More Money, More Ministry .
Edited by Larry Eskridge and Mark Noll.
Eerdmans. 429 pp. $20
paper .
“They’re just in it for the money.” It is a criticism not uncommonly heard of the many entrepreneurs of the religious world broadly described as “evangelical Protestant.” And, of course, the criticism is true of some. But that obvious point is not nearly so interesting as the complexities explored in these essays that try to understand both the boosterism and conscientious uneasiness that mark the relationship between money and ministry. The book has stirred salutary debate and introspection among evangelicals.
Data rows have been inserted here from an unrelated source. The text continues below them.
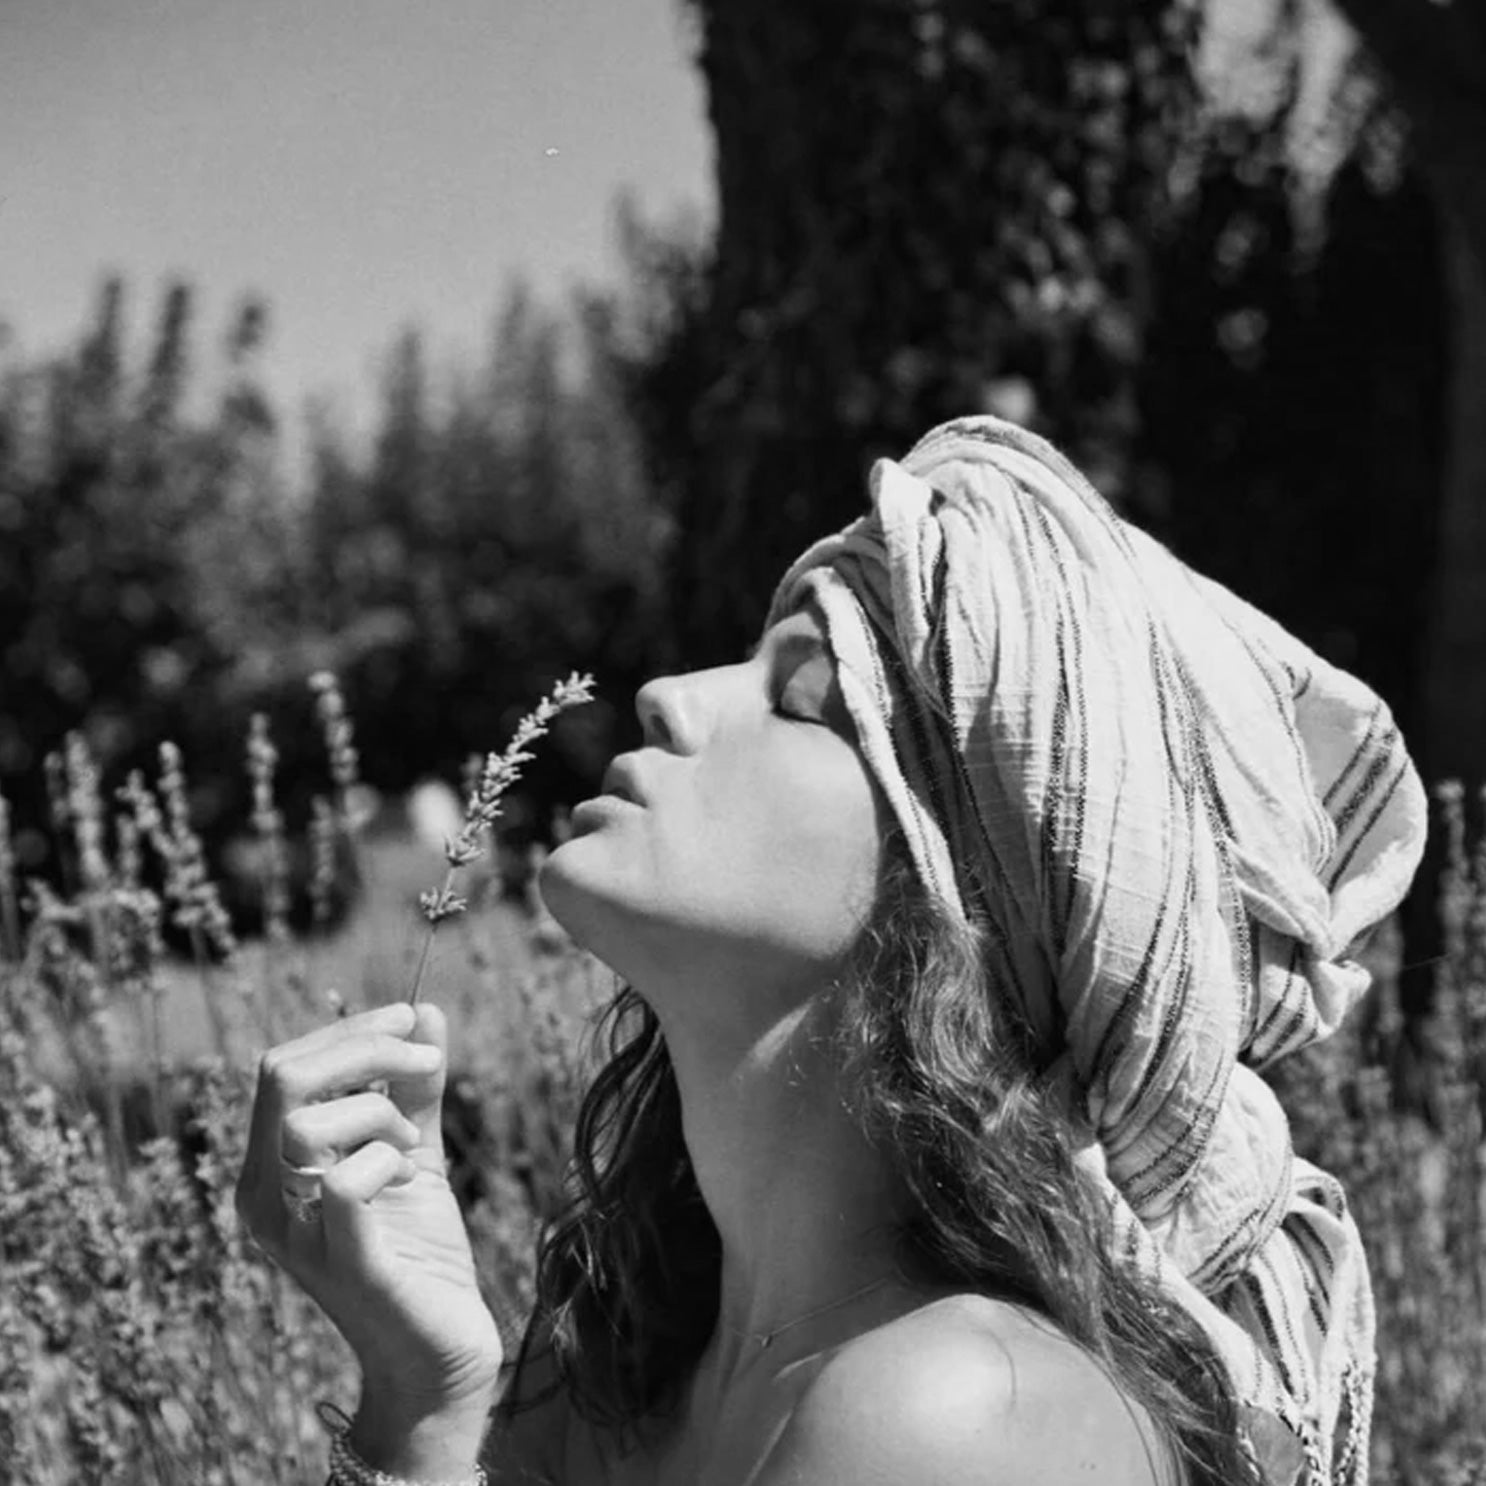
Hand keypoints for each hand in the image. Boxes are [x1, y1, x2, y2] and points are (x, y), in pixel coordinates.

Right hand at [236, 1001, 503, 1410]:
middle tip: (425, 1061)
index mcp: (270, 1166)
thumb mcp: (414, 1151)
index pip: (282, 1064)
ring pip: (306, 1121)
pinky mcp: (341, 1262)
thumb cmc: (419, 1253)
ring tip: (411, 1144)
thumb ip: (415, 1086)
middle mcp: (264, 1198)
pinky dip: (387, 1157)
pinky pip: (346, 1179)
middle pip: (282, 1076)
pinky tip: (409, 1178)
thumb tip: (424, 1010)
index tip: (412, 1020)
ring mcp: (295, 1234)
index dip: (350, 1029)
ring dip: (379, 1110)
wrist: (439, 1351)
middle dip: (366, 1046)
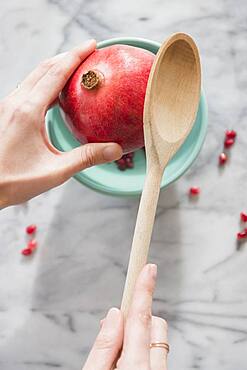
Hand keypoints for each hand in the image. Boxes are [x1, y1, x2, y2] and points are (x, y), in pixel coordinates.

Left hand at [0, 39, 121, 207]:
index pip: (56, 73)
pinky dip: (45, 80)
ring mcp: (8, 106)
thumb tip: (114, 150)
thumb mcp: (55, 171)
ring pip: (34, 75)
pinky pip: (28, 87)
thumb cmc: (14, 180)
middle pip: (44, 68)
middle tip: (88, 51)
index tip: (92, 45)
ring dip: (55, 66)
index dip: (76, 57)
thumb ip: (86, 158)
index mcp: (28, 111)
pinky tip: (55, 89)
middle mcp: (16, 103)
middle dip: (68, 56)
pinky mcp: (7, 112)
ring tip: (75, 66)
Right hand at [83, 264, 167, 369]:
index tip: (149, 269)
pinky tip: (127, 362)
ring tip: (119, 351)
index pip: (141, 320)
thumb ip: (104, 346)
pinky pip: (158, 356)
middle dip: (138, 318)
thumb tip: (114, 315)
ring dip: (142, 336)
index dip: (144, 290)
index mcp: (135, 368)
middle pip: (155, 326)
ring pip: (159, 340)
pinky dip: (145, 351)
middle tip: (114, 328)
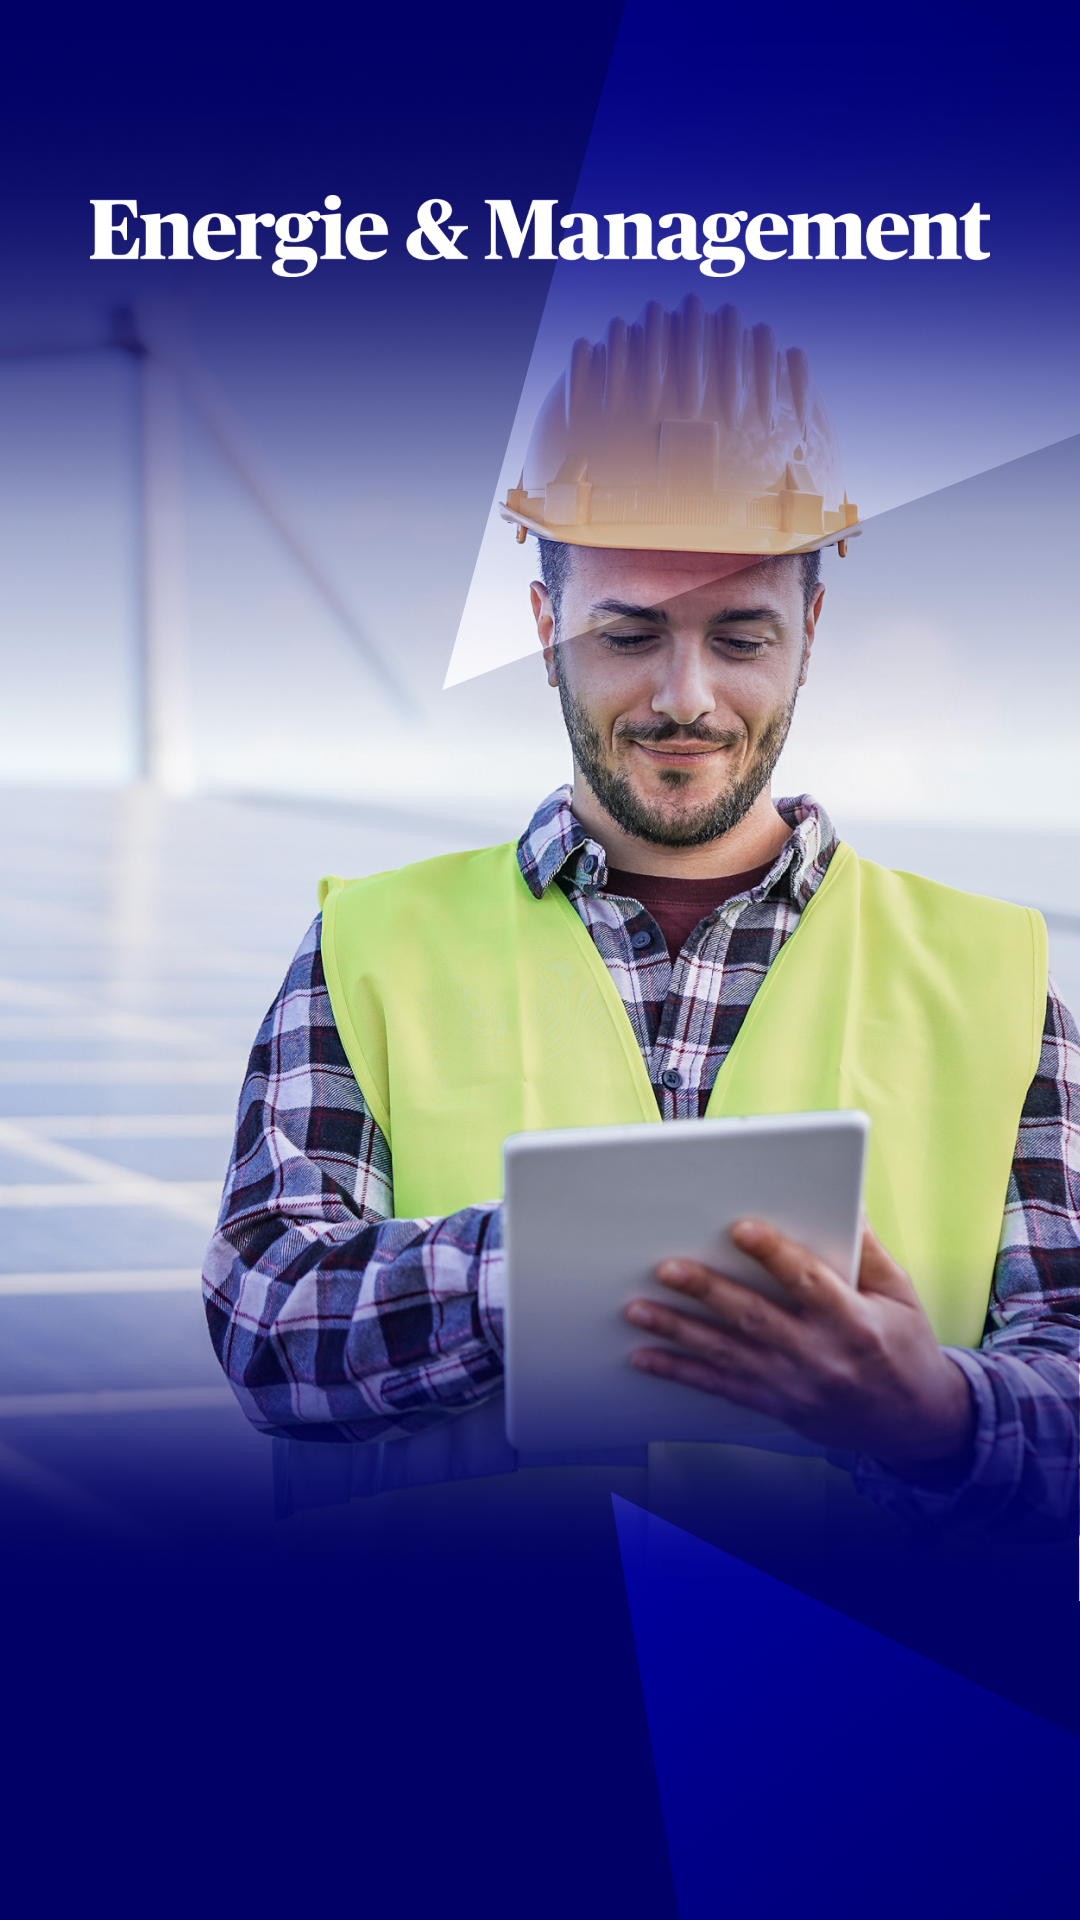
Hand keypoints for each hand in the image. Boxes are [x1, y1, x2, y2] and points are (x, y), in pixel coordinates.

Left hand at [624, 1220, 975, 1480]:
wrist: (913, 1423)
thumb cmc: (905, 1348)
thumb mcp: (900, 1295)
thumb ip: (868, 1251)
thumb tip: (847, 1201)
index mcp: (855, 1323)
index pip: (809, 1283)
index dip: (775, 1255)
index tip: (741, 1229)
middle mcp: (820, 1357)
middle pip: (755, 1318)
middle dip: (707, 1291)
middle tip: (666, 1268)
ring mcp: (793, 1385)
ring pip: (726, 1354)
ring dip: (677, 1331)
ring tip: (637, 1309)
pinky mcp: (775, 1404)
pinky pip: (720, 1387)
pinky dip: (680, 1372)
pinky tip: (646, 1357)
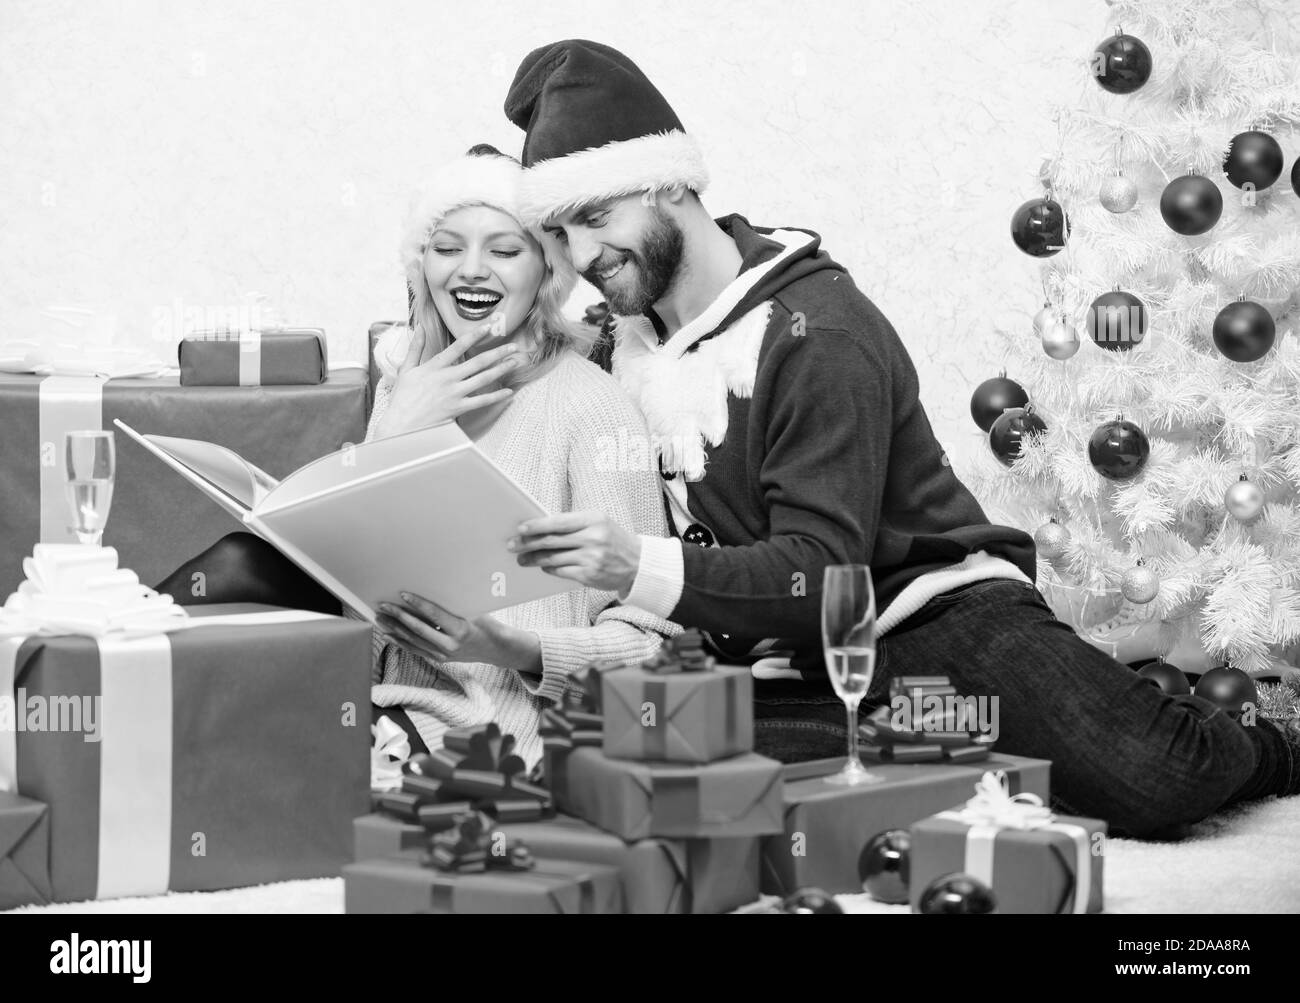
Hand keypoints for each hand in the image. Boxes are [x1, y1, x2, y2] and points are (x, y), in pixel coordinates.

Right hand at [376, 317, 519, 434]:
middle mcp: (447, 378)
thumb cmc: (402, 398)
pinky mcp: (458, 409)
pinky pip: (481, 401)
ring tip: (515, 363)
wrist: (400, 424)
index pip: (458, 346)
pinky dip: (496, 396)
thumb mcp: (406, 369)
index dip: (475, 336)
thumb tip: (418, 327)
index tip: (488, 328)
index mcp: (434, 366)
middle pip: (478, 362)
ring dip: (501, 369)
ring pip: (483, 379)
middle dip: (498, 353)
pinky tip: (508, 391)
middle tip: (514, 347)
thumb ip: (415, 347)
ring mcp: (454, 394)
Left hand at [376, 592, 540, 672]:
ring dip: (395, 629)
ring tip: (380, 618)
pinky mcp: (439, 659)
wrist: (495, 649)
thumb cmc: (487, 625)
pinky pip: (415, 649)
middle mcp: (450, 645)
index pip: (434, 615)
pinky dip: (401, 641)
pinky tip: (389, 634)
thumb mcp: (476, 610)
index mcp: (461, 630)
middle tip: (383, 606)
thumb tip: (434, 585)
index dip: (417, 604)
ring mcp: (443, 655)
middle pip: (418, 629)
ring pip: (413, 641)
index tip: (403, 594)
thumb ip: (455, 603)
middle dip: (398, 616)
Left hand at [508, 512, 641, 593]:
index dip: (536, 526)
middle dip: (527, 543)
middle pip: (551, 541)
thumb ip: (573, 523)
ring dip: (533, 559)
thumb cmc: (613, 539)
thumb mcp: (598, 523)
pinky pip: (560, 572)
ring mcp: (591, 558)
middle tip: (512, 545)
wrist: (638, 564)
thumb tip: (540, 527)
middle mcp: (592, 538)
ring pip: (552, 558)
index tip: (520, 528)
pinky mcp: (588, 576)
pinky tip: (542, 566)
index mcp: (593, 520)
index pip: (557, 522)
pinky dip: (548, 569)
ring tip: (522, 559)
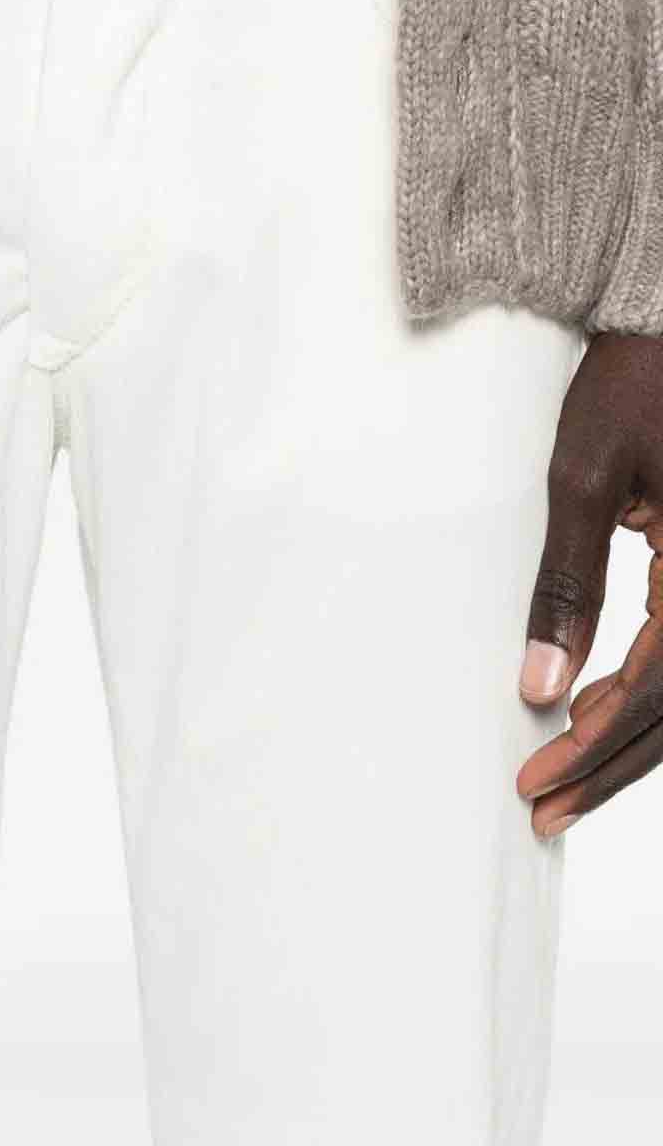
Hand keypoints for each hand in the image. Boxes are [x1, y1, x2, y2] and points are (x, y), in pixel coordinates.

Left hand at [517, 331, 662, 836]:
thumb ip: (568, 582)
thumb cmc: (632, 385)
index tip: (538, 777)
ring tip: (563, 777)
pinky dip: (651, 693)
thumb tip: (542, 684)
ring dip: (634, 739)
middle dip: (613, 763)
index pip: (662, 687)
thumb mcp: (585, 476)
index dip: (600, 743)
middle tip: (543, 804)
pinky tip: (599, 711)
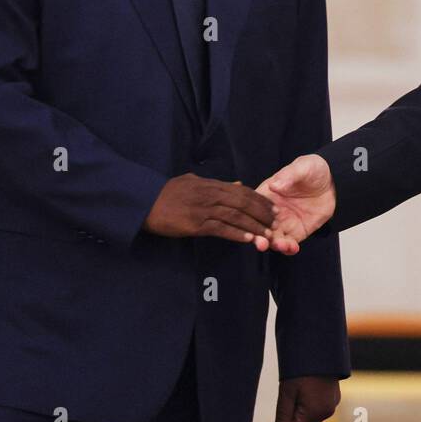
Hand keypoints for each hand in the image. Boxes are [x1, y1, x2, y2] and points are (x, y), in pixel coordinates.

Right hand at [143, 173, 274, 243]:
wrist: (144, 202)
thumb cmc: (167, 193)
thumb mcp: (193, 181)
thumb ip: (216, 184)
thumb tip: (237, 184)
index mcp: (211, 184)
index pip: (242, 190)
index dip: (259, 199)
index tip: (272, 207)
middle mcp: (211, 195)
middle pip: (244, 203)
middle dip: (262, 213)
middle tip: (276, 222)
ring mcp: (204, 210)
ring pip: (236, 217)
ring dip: (255, 226)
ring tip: (268, 234)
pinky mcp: (196, 224)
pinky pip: (222, 229)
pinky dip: (237, 234)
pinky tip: (249, 240)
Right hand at [253, 154, 335, 254]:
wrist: (334, 181)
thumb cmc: (312, 169)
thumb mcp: (302, 168)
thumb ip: (289, 176)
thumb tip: (275, 184)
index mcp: (267, 194)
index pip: (253, 208)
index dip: (251, 218)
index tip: (253, 225)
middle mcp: (272, 212)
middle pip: (261, 227)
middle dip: (260, 237)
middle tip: (262, 243)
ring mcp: (284, 223)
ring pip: (274, 238)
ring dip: (275, 244)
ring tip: (282, 245)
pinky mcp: (297, 232)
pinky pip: (290, 244)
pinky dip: (289, 249)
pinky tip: (292, 248)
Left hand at [273, 376, 339, 421]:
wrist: (319, 349)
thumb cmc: (300, 371)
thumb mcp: (287, 393)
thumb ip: (282, 418)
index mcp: (315, 414)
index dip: (286, 417)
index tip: (288, 399)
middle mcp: (327, 413)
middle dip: (295, 413)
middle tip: (295, 392)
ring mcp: (333, 406)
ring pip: (311, 417)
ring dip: (303, 408)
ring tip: (303, 387)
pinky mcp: (335, 399)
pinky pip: (319, 409)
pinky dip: (312, 402)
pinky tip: (312, 386)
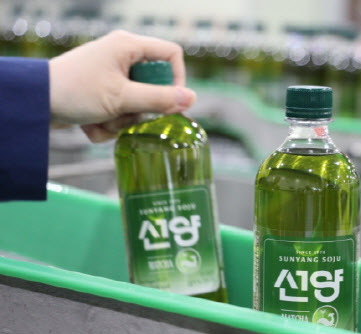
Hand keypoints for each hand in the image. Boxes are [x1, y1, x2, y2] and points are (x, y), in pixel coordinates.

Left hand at [49, 30, 196, 141]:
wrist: (33, 103)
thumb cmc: (75, 92)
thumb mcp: (122, 98)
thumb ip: (160, 99)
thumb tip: (191, 99)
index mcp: (128, 47)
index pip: (171, 54)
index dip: (177, 79)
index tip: (172, 102)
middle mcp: (121, 57)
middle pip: (154, 86)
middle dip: (141, 109)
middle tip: (128, 115)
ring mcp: (110, 76)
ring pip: (136, 104)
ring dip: (122, 121)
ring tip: (101, 120)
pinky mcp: (101, 93)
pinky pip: (118, 112)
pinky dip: (107, 124)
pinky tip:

The Holocaust: Never to be Forgotten .
Edited by Helga Croner et al.
Paulist. 94 pp. $9.95 paper.
A valuable set of reflections on the Holy See’s document We Remember by Avery Cardinal Dulles, Rabbi Leon Klenicki, and Edward Idris Cardinal Cassidy. Klenicki effectively presents Jewish dissatisfactions with the document, Dulles places the document into the historical context of Jewish-Catholic relations, and Cassidy provides an insider’s view of how the document came about. This little book is an important addition to the vast literature on questions that will remain troubled and troubling.
Reconciling Faith and Reason: Apologists, Evangelists, and Theologians in a Divided Church .
By Thomas P. Rausch.
Liturgical Press. 134 pp. $14 paper.
A theologian of Loyola Marymount in Los Angeles sets forth in brief compass an overview of conflicts within American Catholicism, advocating a “common ground” approach to living together in a Church that is, he believes, stronger and healthier than such conflicts may suggest.